Work to complete
A word-for-word copy of all entries is required, without images.

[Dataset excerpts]

---------------

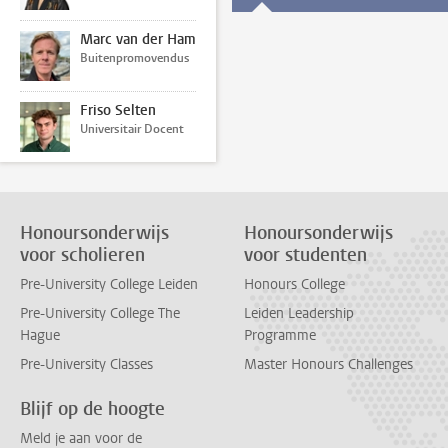
Marc van der Ham
Buitenpromovendus
Friso Selten
Universitair Docent
Honoursonderwijs
Honoursonderwijs
voor scholieren
voor studenten
Pre-University College Leiden
Honours College
Pre-University College The
Leiden Leadership
Hague
Programme
Pre-University Classes
Master Honours Challenges
Blijf op de hoogte
Meld je aan voor de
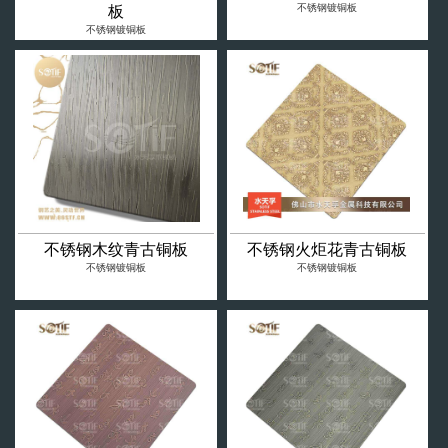
不锈钢镀铜板
板
不锈钢镀铜板
不锈钢木纹青古铜板
不锈钢火炬花青古铜板
不锈钢镀铜板
不锈钢镀铜板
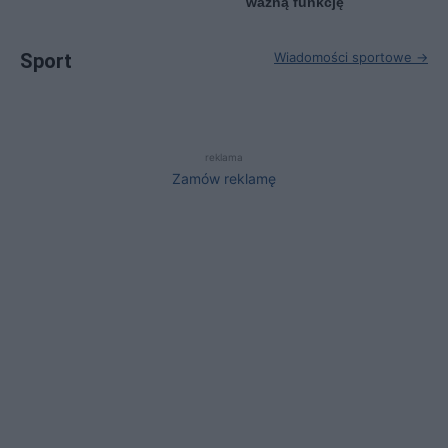
ważną funkcję
Sport
Wiadomości sportowe →
reklama
Zamów reklamę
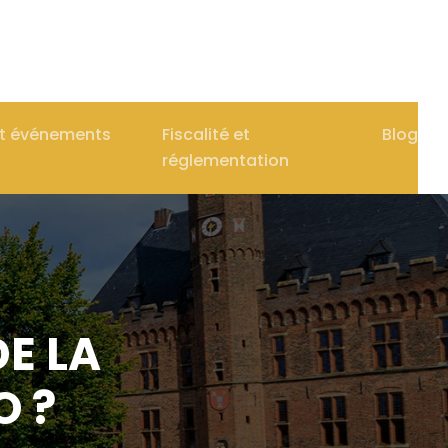
et événements
Fiscalité et
Blog
réglementation
DE LA
O ?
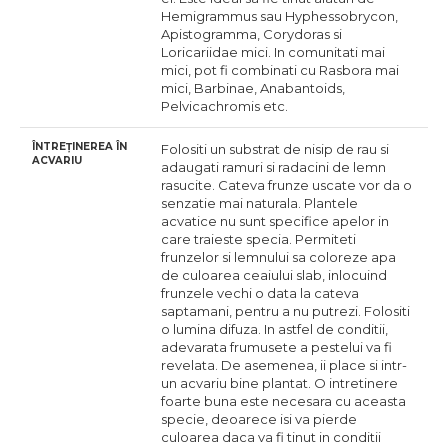
Hemigrammus sau Hyphessobrycon,
Apistogramma, Corydoras si
Loricariidae mici. In comunitati mai
mici, pot fi combinati cu Rasbora mai
mici, Barbinae, Anabantoids,
Pelvicachromis etc.
ÎNTREȚINEREA ÎN
Folositi un substrat de nisip de rau si
ACVARIU
adaugati ramuri si radacini de lemn
rasucite. Cateva frunze uscate vor da o
senzatie mai naturala. Plantele
acvatice nu sunt specifice apelor in
care traieste specia. Permiteti
frunzelor si lemnului sa coloreze apa
de culoarea ceaiului slab, inlocuind
frunzele vechi o data la cateva
saptamani, pentru a nu putrezi. Folositi
o lumina difuza. In astfel de conditii,
adevarata frumusete a pestelui va fi
revelata. De asemenea, ii place si intr-
un acvariu bine plantat. O intretinere
foarte buna este necesara cu aceasta
specie, deoarece isi va pierde
culoarea daca va fi tinut in conditii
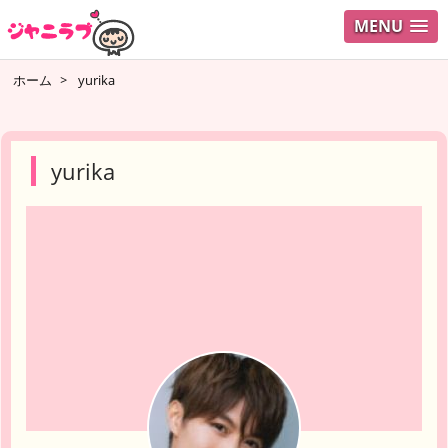
MENU
ログイ
ホーム
>
yurika
ユーザ
検索
yurika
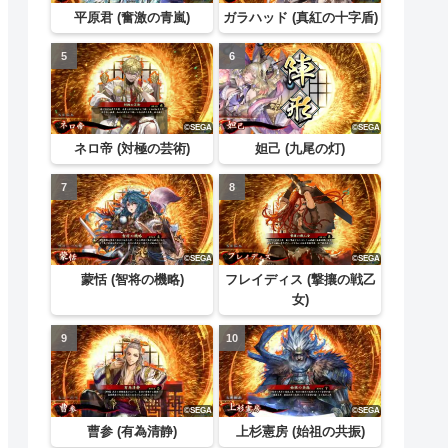
平原君 (奮激の青嵐)
ガラハッド (真紅の十字盾)
ネロ帝 (対極の芸術)
妲己 (九尾の灯)
蒙恬 (智将の機略)
フレイディス (撃攘の戦乙
女)
曹参 (有為清静)
上杉憲房 (始祖の共振)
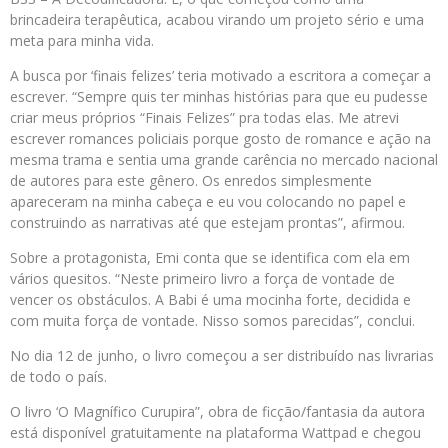
brincadeira terapêutica, acabou virando um projeto sério e uma
meta para minha vida.
A busca por ‘finais felizes’ teria motivado a escritora a começar a
escrever. “Sempre quis ter minhas histórias para que eu pudesse
criar meus próprios “Finais Felizes” pra todas elas. Me atrevi
escrever romances policiais porque gosto de romance e ação na
mesma trama e sentia uma grande carência no mercado nacional
de autores para este gênero. Os enredos simplesmente
apareceram na minha cabeça e eu vou colocando no papel e
construindo as narrativas até que estejam prontas”, afirmou.
Sobre a protagonista, Emi conta que se identifica com ela em
vários quesitos. “Neste primeiro livro a força de vontade de
vencer os obstáculos. A Babi é uma mocinha forte, decidida e
com muita força de vontade. Nisso somos parecidas”, conclui.
No dia 12 de junho, o livro começou a ser distribuído nas livrarias
de todo o país.
O livro ‘O Magnífico Curupira”, obra de ficção/fantasia da autora
está disponível gratuitamente na plataforma Wattpad e chegou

---------------

Written solution
Marc van der Ham
Buitenpromovendus
Friso Selten
Universitair Docent
Honoursonderwijs
Honoursonderwijs
voor scholieren
voor studenten
Pre-University College Leiden
Honours College
Pre-University College The
Leiden Leadership
Hague
Programme
Pre-University Classes
Master Honours Challenges
Blijf op de hoogte
Meld je aan voor de
不锈钢镀铜板
板
不锈钢镀铜板
不锈钢木纹青古铜板
不锈钢火炬花青古铜板
不锈钢镀铜板
不锈钢镀铜板
ważną funkcję
Sport
Wiadomości sportowe →
reklama
Zamów reklamę
et événements
Fiscalité et
Blog
réglementation
DE LA
O ?
Hemigrammus sau Hyphessobrycon,
Apistogramma, Corydoras si
Loricariidae mici. In comunitati mai
mici, pot fi combinati cu Rasbora mai
mici, Barbinae, Anabantoids,
Pelvicachromis etc.
ÎNTREȚINEREA ÎN
Folositi un substrat de nisip de rau si
ACVARIU
adaugati ramuri si radacini de lemn
rasucite. Cateva frunze uscate vor da o
senzatie mai naturala. Plantele
acvatice nu sunt specifice apelor in
care traieste specia. Permiteti
frunzelor si lemnului sa coloreze apa
de culoarea ceaiului slab, inlocuind
frunzele vechi o data la cateva
saptamani, pentru a nu putrezi. Folositi
o lumina difuza. In astfel de conditii,
adevarata frumusete a pestelui va fi
revelata. De asemenea, ii place si intr-
un acvariu bine plantat. O intretinere
foarte buna este necesara cu aceasta
specie, deoarece isi va pierde
culoarea daca va fi tinut in conditii
MENU
ログイ
ホーム
>
yurika
ユーザ
検索
yurika
平原君 (奮激の青嵐)
ガラハッド (真紅の十字盾)
ネロ帝 (対極の芸術)
妲己 (九尾の灯)
蒙恬 (智将の機略)
フレイディス (撃攘の戦乙
女)
曹参 (有為清静)
上杉憲房 (始祖の共振)
brincadeira terapêutica, acabou virando um projeto sério e uma
meta para minha vida.
A busca por ‘finais felizes’ teria motivado a escritora a começar a
escrever. “Sempre quis ter minhas histórias para que eu pudesse
criar meus próprios “Finais Felizes” pra todas elas. Me atrevi
escrever romances policiais porque gosto de romance e ação na
mesma trama e sentia uma grande carência no mercado nacional
de autores para este gênero. Os enredos simplesmente
apareceram na minha cabeça e eu vou colocando no papel e
construindo as narrativas até que estejam prontas”, afirmou.
Sobre a protagonista, Emi conta que se identifica com ela em
vários quesitos. “Neste primeiro livro a força de vontade de
vencer os obstáculos. A Babi é uma mocinha forte, decidida e
com muita força de vontade. Nisso somos parecidas”, conclui.
No dia 12 de junho, o livro começou a ser distribuído nas livrarias
de todo o país.
O livro ‘O Magnífico Curupira”, obra de ficção/fantasia da autora
está disponível gratuitamente na plataforma Wattpad e chegou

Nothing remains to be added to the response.